Edmonds D K
Department of Obstetrics and Gynaecology, Queen Charlotte's & Chelsea Hospital, London, UK.
Br J Obstet Gynaecol. 1996 Oct;103 Suppl 14:10-3.
Add-back hormone replacement therapy (HRT) can alleviate the undesirable hypo-oestrogenic effects of the gonadotrophin-releasing hormone (GnRH) agonists, including loss in bone mineral content. However, this approach presents a dilemma in patients with endometriosis as the re-introduction of oestrogen could re-stimulate the endometriotic process. There have been three recently published European studies investigating the combination of GnRH agonist plus add-back HRT in the treatment of endometriosis. The loss of bone mineral density was significantly diminished in a study using 25 micrograms oestradiol patches combined with continuous medroxyprogesterone acetate (5 mg). Neither this low oestrogen dose nor a full bone-sparing dose of oral oestradiol (2 mg daily) reduced the efficacy of Zoladex (goserelin acetate) in patients with endometriosis. Furthermore, in a small open study the gonadomimetic tibolone totally prevented the loss of bone structure during GnRH agonist therapy. If a GnRH agonist is considered the treatment of choice, then HRT should be used in combination.

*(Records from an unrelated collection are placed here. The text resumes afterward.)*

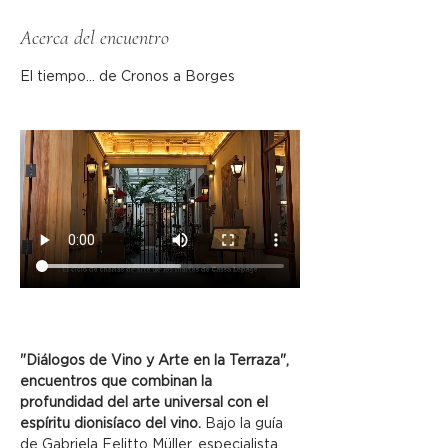
Acerca del encuentro
El tiempo... de Cronos a Borges
"Diálogos de Vino y Arte en la Terraza", 
encuentros que combinan la 
profundidad del arte universal con el 
espíritu dionisíaco del vino.
 Bajo la guía 
de Gabriela Felitto Müller, especialista 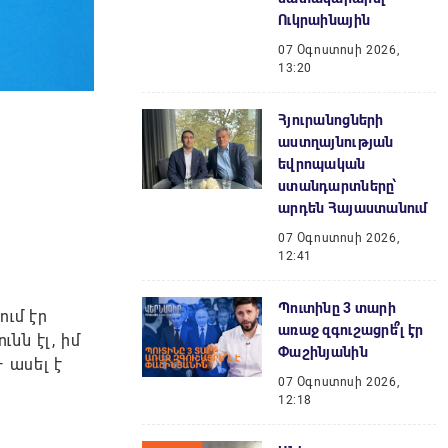
Ուկրաինային
07 Օգոստոսի 2026,
13:20
Հյուրանոցների
աստղայնության
եվրոպական
ստանդարտները՝
արդեն Հայաստանում
07 Օգոստոսի 2026,
12:41
Պուտինը 3 տարի
ւմ էր
առաջ զգուշացրե՞լ էր
նն էլ, իմ
Փաշինյանին
 ասել է
07 Օգոստոսի 2026,
12:18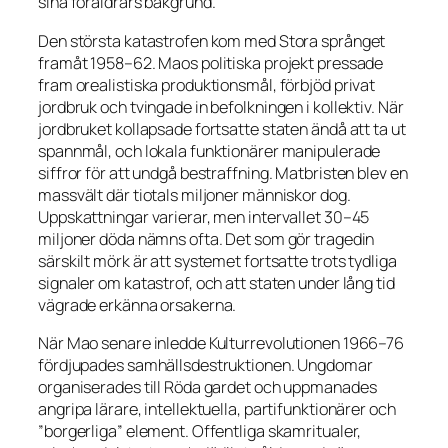
sina föräldrars bakgrund.
Den största katastrofen kom med Stora språnget
framåt 1958–62. Maos politiska projekt pressade
fram orealistiska produktionsmål, förbjöd privat
jordbruk och tvingade in befolkningen i kollektiv. När
jordbruket kollapsade fortsatte staten ändå att ta ut
spannmål, och lokala funktionärer manipulerade
siffror för att undgå bestraffning. Matbristen blev en
massvält där tiotals miljoner människor dog.
Uppskattningar varierar, men intervallet 30–45
miljoner döda nämns ofta. Det som gör tragedin
särskilt mörk är att systemet fortsatte trots tydliga
signaler om katastrof, och att staten under lång tid
vägrade erkänna orsakerna.
När Mao senare inledde Kulturrevolutionen 1966–76
fördjupades samhällsdestruktionen. Ungdomar
organiserades till Röda gardet och uppmanades
angripa lärare, intellektuella, partifunktionärer och
”borgerliga” element. Offentliga skamritualer,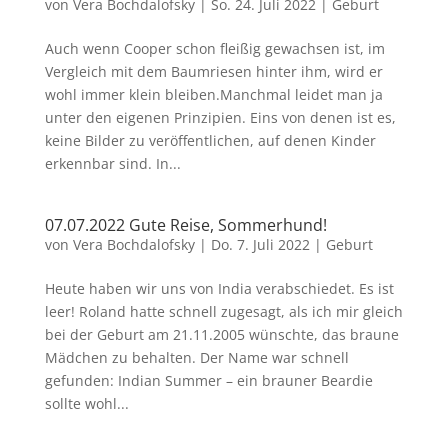
von
Vera Bochdalofsky
|
So. 24. Juli 2022
|
Geburt
Auch wenn Cooper schon fleißig gewachsen ist, im
Vergleich mit dem Baumriesen hinter ihm, wird er
wohl immer klein bleiben.Manchmal leidet man ja
unter den eigenen Prinzipien. Eins von denen ist es,
keine Bilder zu veröffentlichen, auf denen Kinder
erkennbar sind. In...
07.07.2022 Gute Reise, Sommerhund!
von
Vera Bochdalofsky
|
Do. 7. Juli 2022
|
Geburt
Heute haben wir uns von India verabschiedet. Es ist
leer! Roland hatte schnell zugesagt, als ich mir gleich
bei der Geburt am 21.11.2005 wünschte, das braune
Mädchen zu behalten. Der Name war schnell
gefunden: Indian Summer – ein brauner Beardie
sollte wohl...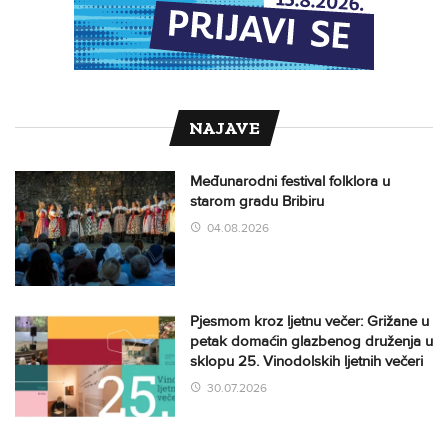
NAJAVE
Međunarodni festival folklora u
starom gradu Bribiru
04.08.2026
Pjesmom kroz ljetnu večer: Grižane u
petak domaćin glazbenog druženja u
sklopu 25. Vinodolskih ljetnih večeri
30.07.2026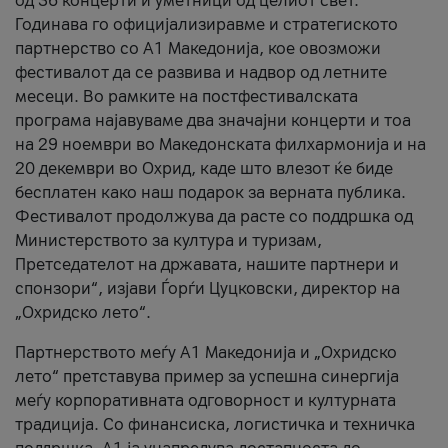
од 36 концерти и уметници од целиот свет.
Годинава го официјализиравме и стратегиското
партнерство со А1 Македонија, кое овозможи
фестивалот да се развива и надвор од летните
месеци. Во рамките на постфестивалската
програма најавуваме два значајни концерти и тоа
на 29 ноември во Македонската филхармонија и на
20 декември во Охрид, каде што влезот ќе биде
бесплатен како наш подарок за верната публика.
Фестивалот продолжува да расте со поддршка од
Министерството за култура и туризам,
Претседателот на државата, нашите партнери и
спонзори“, изјави Ѓорѓи Цуцковски, директор на
„Охридско лето“.
Партнерството меѓу A1 Македонија и „Охридско
лето“ претставува пример за успешна синергија
меѓу корпоративната одговорност и културната
традиција. Со финансиска, логистичка и техничка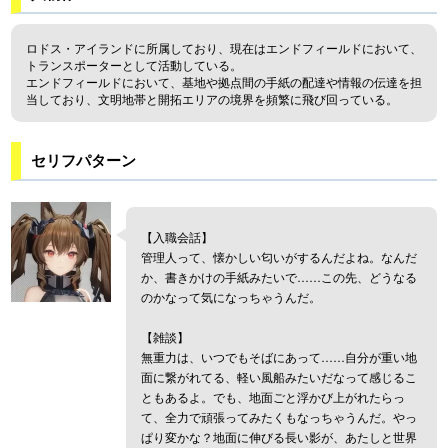
ロドス・アイランドに所属しており、現在はエンドフィールドにおいて、
トランスポーターとして活動している。
エンドフィールドにおいて、基地や拠点間の手紙の配達や情報の伝達を担
当しており、文明地帯と開拓エリアの境界を頻繁に飛び回っている。
セリフパターン
【入職会話】
管理人って、懐かしい匂いがするんだよね。なんだ
か、書きかけの手紙みたいで……この先、どうなる
のかなって気になっちゃうんだ。
【雑談】
無重力は、いつでもそばにあって……自分が重い地
面に繋がれてる、軽い風船みたいだなって感じるこ
ともあるよ。でも、地面ごと浮かび上がれたらっ
て、全力で頑張ってみたくもなっちゃうんだ。やっ
ぱり変かな？地面に伸びる長い影が、あたしと世界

补充激素替代疗法(HRT)可以减轻促性腺激素释放激素(GnRH)激动剂产生的不良低雌激素效应,包括骨矿物质含量的流失。然而,对于子宫内膜异位症患者而言,这种方法存在两难境地,因为重新引入雌激素可能会重新刺激子宫内膜异位进程。最近有三项欧洲研究发表,探讨了GnRH激动剂联合补充HRT治疗子宫内膜异位症的情况。在一项使用25微克雌二醇贴片联合持续醋酸甲羟孕酮(5毫克)的研究中,骨矿物质密度的流失显著减少。无论是这种低雌激素剂量还是全量保骨剂量的口服雌二醇(每日2毫克),均未降低戈舍瑞林(醋酸戈舍瑞林)对子宫内膜异位症患者的疗效。此外,在一项小型开放性研究中,促性腺激素模拟物替勃龙在GnRH激动剂治疗期间完全防止了骨结构的流失。如果认为GnRH激动剂是首选治疗方法,那么应联合使用HRT。